> Selected text
A fabulous bird heard in the music is the western meadowlark. His little motif would be a melodic dictation test from hell in a music theory-ear training class. Very complex, and puts a great demand of virtuosity on the flutist - piccoloist who plays it. You walk into a place that simply looks sacred in every direction, in every imaginable way. Its like in the calm of the prairie, you can still see the Native cultures mining the colorful clays for paint. 

The second theme is fierce, and again, very Native American. That reflects the fact, sometimes the paints were used for war- skin adornment when Arickaree and Pawnee had a dispute. Or Cheyenne and Arapahoe. All those tribes and more mined paint from the clays of Calhan. 

Best time to visit the paint mines is on a cool, overcast day. The grey skies accentuate the richness of colors in the clay- yellow, orange, red, purple, white, brown, black, and grey. Not just the raw colors, but dozens of different shades of them, all capped beneath an overlying tombstone of pure white quartz sandstone. In summer you also see the prairie wildflowers, and when there is water in the stream, you hear the din of prairie frogs in the evening. 

People overlook the prairie. Pass across the plains in a hurry to reach the mountains. This is a reminder that the prairie has a great beauty all its own, starkly different from the mountains, and like nowhere else. If you slow down and stop long enough tor a look, you will be rewarded and blessed. 

One last thing about writing for the orchestra. This is the most colorful and rich ensemble in music. It is a time tested combination of instruments and sounds that span the range of human emotion and experience. I often use non traditional instruments in the ensemble, like the alto flute and native American drums heard here. The strings are transparent like water colors. The woodwinds are rich and thick like oils. The brass are vibrant and piercing like acrylics. I think of it less as orchestration, and more as painting. 




 


You can look away from a painting, but you can't listen away from a symphony
 

5/04/2019 12:22 pm  #2


Re: Fifty Things

Always beautiful scenery and music !!

> Entries supplied
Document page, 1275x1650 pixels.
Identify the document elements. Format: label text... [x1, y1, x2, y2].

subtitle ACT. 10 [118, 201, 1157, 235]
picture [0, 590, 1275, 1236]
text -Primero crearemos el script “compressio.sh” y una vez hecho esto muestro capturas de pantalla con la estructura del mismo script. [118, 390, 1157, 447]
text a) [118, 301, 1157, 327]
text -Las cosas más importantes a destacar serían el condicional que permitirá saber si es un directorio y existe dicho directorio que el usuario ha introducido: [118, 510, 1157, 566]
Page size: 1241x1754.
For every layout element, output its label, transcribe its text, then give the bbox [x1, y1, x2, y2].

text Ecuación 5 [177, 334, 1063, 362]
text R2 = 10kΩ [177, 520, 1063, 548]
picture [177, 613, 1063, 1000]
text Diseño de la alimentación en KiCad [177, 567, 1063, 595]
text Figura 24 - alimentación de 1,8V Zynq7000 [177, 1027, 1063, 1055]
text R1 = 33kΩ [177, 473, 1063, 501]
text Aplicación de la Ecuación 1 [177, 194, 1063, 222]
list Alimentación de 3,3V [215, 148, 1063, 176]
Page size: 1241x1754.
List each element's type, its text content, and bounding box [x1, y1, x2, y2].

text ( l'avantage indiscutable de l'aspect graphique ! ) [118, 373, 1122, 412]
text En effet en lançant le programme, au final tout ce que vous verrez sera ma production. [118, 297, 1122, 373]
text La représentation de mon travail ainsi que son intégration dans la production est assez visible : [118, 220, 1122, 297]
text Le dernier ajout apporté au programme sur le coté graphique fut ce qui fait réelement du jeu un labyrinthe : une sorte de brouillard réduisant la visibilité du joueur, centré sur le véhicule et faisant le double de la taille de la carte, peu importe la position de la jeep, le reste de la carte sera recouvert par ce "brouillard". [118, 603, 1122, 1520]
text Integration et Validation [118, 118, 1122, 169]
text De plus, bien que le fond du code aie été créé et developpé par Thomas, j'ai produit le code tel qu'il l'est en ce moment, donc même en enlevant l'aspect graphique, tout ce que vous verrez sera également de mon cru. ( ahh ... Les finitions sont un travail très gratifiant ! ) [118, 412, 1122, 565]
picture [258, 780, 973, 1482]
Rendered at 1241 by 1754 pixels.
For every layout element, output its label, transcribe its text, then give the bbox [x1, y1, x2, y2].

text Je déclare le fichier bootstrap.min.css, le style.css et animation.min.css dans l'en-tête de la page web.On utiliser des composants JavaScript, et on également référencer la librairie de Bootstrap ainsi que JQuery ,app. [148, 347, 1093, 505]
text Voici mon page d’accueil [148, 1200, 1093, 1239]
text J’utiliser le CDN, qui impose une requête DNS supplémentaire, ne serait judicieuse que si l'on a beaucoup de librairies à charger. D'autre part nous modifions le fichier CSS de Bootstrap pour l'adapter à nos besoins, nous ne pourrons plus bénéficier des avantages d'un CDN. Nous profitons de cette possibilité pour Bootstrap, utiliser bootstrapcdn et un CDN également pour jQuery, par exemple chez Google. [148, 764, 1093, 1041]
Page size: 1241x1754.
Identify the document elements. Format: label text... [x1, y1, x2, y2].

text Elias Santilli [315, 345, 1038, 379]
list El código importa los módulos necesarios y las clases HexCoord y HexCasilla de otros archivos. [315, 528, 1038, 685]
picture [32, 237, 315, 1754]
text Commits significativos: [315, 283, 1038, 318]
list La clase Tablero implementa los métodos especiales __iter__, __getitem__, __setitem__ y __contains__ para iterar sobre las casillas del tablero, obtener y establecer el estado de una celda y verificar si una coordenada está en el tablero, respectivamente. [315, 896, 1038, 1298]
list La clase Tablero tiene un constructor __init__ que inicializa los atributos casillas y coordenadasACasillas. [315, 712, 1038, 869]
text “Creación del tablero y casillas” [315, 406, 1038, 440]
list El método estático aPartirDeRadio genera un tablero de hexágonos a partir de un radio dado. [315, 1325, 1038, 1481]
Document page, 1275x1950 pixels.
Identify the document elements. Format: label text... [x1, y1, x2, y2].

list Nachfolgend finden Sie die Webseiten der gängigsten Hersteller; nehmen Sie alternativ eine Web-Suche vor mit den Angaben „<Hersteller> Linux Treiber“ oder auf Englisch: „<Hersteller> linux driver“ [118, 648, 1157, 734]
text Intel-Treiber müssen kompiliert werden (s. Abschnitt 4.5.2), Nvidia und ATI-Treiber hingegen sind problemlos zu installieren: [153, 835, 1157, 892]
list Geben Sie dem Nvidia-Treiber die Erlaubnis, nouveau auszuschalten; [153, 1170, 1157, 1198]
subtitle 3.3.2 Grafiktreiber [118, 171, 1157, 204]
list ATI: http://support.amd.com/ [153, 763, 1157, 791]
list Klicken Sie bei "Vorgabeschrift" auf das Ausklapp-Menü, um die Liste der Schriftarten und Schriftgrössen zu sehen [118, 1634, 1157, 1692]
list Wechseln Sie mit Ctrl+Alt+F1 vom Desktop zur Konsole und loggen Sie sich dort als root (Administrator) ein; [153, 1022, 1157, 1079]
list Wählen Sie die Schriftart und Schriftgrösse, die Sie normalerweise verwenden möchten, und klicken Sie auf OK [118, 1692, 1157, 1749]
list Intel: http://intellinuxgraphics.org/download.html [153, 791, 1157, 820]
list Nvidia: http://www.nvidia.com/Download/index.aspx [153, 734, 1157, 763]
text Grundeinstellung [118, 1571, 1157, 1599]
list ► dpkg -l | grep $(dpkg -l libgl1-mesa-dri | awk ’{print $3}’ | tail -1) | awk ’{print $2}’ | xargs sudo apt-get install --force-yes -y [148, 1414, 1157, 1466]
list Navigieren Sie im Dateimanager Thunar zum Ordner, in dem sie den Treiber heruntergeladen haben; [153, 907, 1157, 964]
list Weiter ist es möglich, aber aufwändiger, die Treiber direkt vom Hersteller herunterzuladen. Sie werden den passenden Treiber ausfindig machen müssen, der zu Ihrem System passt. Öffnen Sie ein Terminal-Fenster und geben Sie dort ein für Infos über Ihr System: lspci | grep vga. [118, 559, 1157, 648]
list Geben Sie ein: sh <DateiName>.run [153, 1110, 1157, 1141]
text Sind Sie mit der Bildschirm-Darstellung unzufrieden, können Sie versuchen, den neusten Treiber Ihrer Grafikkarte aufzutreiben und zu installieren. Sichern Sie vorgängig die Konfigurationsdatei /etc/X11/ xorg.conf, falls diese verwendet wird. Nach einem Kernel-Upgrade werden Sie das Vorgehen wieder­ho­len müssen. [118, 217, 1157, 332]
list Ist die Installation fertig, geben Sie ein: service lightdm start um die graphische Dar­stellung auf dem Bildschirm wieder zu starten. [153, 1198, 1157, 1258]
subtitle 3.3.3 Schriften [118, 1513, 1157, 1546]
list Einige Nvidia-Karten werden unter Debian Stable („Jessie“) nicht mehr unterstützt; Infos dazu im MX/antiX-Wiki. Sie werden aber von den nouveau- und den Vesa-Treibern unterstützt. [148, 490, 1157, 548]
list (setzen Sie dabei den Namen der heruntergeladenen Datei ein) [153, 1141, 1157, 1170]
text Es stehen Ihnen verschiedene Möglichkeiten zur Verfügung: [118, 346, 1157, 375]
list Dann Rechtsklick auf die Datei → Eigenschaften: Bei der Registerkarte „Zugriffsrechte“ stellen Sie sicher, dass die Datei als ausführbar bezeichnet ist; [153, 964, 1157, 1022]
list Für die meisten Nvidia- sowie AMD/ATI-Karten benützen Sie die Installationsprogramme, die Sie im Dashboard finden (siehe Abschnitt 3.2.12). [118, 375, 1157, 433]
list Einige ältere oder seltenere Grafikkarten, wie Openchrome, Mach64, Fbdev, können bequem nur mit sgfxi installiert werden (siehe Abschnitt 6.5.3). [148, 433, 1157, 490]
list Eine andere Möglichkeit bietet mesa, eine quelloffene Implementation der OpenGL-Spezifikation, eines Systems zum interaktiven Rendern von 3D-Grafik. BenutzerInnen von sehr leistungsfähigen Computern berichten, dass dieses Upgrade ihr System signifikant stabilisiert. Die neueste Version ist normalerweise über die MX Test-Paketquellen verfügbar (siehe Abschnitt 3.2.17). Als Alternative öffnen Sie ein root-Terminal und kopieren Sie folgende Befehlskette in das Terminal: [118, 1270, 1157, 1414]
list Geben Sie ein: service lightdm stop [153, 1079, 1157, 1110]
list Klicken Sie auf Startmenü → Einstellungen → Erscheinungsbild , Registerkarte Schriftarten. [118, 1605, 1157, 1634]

> Directives
1 – Answer these questions using the paint mines text.
(a) Which bird is heard in the music?
(b) What does the paint mines text give as the best time to visit the paint mines?
(c) Which non-traditional instruments does the writer mention using in the orchestra?
2 – Write the next part of the paint mines text, starting after its final line.

> Results of the exercise
1 –
(a) The western meadowlark.
(b) A cool, overcast day.
(c) The alto flute and Native American drums.

2 –
 

5/04/2019 2:30 pm  #3


Re: Fifty Things

Medano Creek is inside Great Sand Dunes National Park. Fifty Things portrays it, not the Great Sand Dunes.
Why Medano Creek?

It is unique. Nothing else like it anywhere in the world. Medano Creek is hundreds of yards wide and only a few inches deep. It skirts the tallest sand dunes in the western hemisphere, at the base of the Sangre de Cristo mountains in Colorado's San Luis Valley. Directly to the south is Little Bear Peak and Sisnaagiinii (Mt. Blanca), and to the north are the Crestones, all more than 14,000 feet tall. The water creates miniature dune dams on the creek bed, which build up in height, creating rippling rapids that suddenly breach the sand dams, tearing everything apart and washing all the sand away in a few moments of "calm," before the cycle begins again.

A person standing in the creek slowly sinks in the sand. How far? Nobody ever tested it beyond their knees. But years ago someone in a jeep drove out onto the creek upstream from the picnic area, and the jeep sank up to its hood before the tow company arrived. The driver was ticketed, fined, and had to pay expense of the excavation and extraction.

The sand is from the bed of a huge alpine lake that once filled the San Luis Valley, during the Ice Age. This is a rift valley, constantly growing wider from geologic forces below. Warm artesian water springs exists all over the valley floor. 

I play the work you hear- titled "Medano Creek." It is a calm, mesmerizing piano work, and a five voice fugue with accompaniment. Theme is played by left and right thumbs, sometimes switching off to LH or RH when a very deep or very high voicing is required. It is constantly shifting, like the sand of the creek. It is very difficult to play because registry of voicing constantly shifts. There are lightning fast big leaps required in both LH and RH, never together, and sometimes at awkward times. Sometimes a trill is embedded in the theme, done by RH thumb and index, while pinkie taps out a displaced theme up to an octave higher. The overall effect is to sound like three hands are playing it- not two. 

( I appreciate what you did. Thank you!)



 


You can look away from a painting, but you can't listen away from a symphony
     Thread Starter
 

5/04/2019 2:59 pm  #4


Re: Fifty Things

The Hanging Flume of Dolores Canyon 

The Hanging Flume was an open water chute (known as a flume) built over the Dolores River Canyon in Colorado. The Montrose Placer Mining Company built the flume in the 1880s to facilitate gold mining.

Some sections of the flume remain attached to the canyon wall, although much of the wood has vanished. Inaccessible sections of the flume remain, and offer visitors one of those "head scratching moments" in contemplation of the industry of man and lengths to which he will go for a "dollar."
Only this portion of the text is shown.